** TEXT PROVIDED follows **
Visualising Climate Change Effects on Urban and Rural Habitat in African Cinema and Urbanism

This is a guest post by Marie-Paule Macdonald, author of African Cinema and Urbanism.

The African continent, estimated to contribute less than 3% to global emissions while experiencing fast-increasing population growth and corresponding urbanisation, faces the effects of climate change on human habitats. Its youthful population holds the potential to reshape many realms, launch new debates with multiple perspectives and generate different worldviews. The effects of climate change on settlements add unpredictable new challenges in the next decades, and the visual and sound data of contemporary moving images may play a role in engaging with these issues.

African Cinema and Urbanism brings together a selection of some three-dozen documentary, docufiction and dramatic, and recent and classic African films that address some of the issues challenging urban populations and urban, infrastructure and landscape designers in Africa’s current ongoing post-colonial context of urbanising transformation. Viewed through cinematic portals, these urban and rural issues anticipate the present and possible future changes of urban and rural landscapes in Africa. The visual and aural nature of cinema and its photographic and documentary character allow for the consideration of contemporary issues in spatial terms, to better grasp the urban and rural dynamic of development, from climate change–related subjects, such as deforestation, sustainability, coastal erosion and biodiversity, to timely water-related issues of drought and flooding, agriculture and food supply, to inequity and women’s rights, political instability, security and sovereignty.
** End of TEXT PROVIDED **
EXERCISE SET >>
1 - Which subjects does the guest post on African cinema and urbanism give as climate change–related?
2 - According to the guest post on African cinema and urbanism, what share of global emissions is the African continent estimated to contribute?
3 - Write the next part of the guest post on African cinema and urbanism, continuing after its final sentence.
** RECORDS PROVIDED follows **
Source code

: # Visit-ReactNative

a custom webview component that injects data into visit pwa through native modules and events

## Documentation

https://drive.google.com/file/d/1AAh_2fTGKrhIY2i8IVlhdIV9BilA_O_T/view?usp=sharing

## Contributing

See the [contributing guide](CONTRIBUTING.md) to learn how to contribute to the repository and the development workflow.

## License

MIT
** End of RECORDS PROVIDED **
ANSWERS FOR THE EXERCISE >>
1 - Deforestation, sustainability, coastal erosion and biodiversity.

2 - Less than 3%.

3 -
In considering new directions and updated approaches in contemporary urban and rural development, in the face of rapid spontaneous urbanisation of landscapes in a context of climate change and housing need, visual and sound in streamed images augment information and may propel and generate options for landscapes and cities in Africa that are intrinsic to African culture via documentary and narrative cinema, incorporating multiple platforms.

The diverse works of film and streamed media in African Cinema and Urbanism also reference theories and practices from the disciplines of urbanism, architecture and African cinema studies to examine how African filmmakers and, by extension, urbanists, architects, designers, thinkers and artists bring attention to issues of urban precarity, climate change, survival and growth, and creativity on the continent. The theorist Felwine Sarr’s theories in his book Afrotopias posit that the continent is a ‘formidable site for creative potential’, and Sarr identifies the potential of the city as place of ‘production of meaning’. He points out in Habiter le monde (Living in the world) the statistics publicised on the Global Footprint network website that indicate that ‘humans use as much ecological resources as if we lived on 1.7 earths’.1 Sarr discusses the concept of living in multiple places; again in Habiter le monde he notes that ‘it is possible to be psychically and emotionally present in several places, maintaining and nourishing links that tether us to them’.2 Felwine Sarr and other experts feature in the film Restituer l’art africain: les fantômes de la colonisation (Returning Art to Africa, the Ghosts of Colonisation, 2021) directed by Laurent Védrine, debating the impact of the return of pillaged African sculpture to Benin, its country of origin.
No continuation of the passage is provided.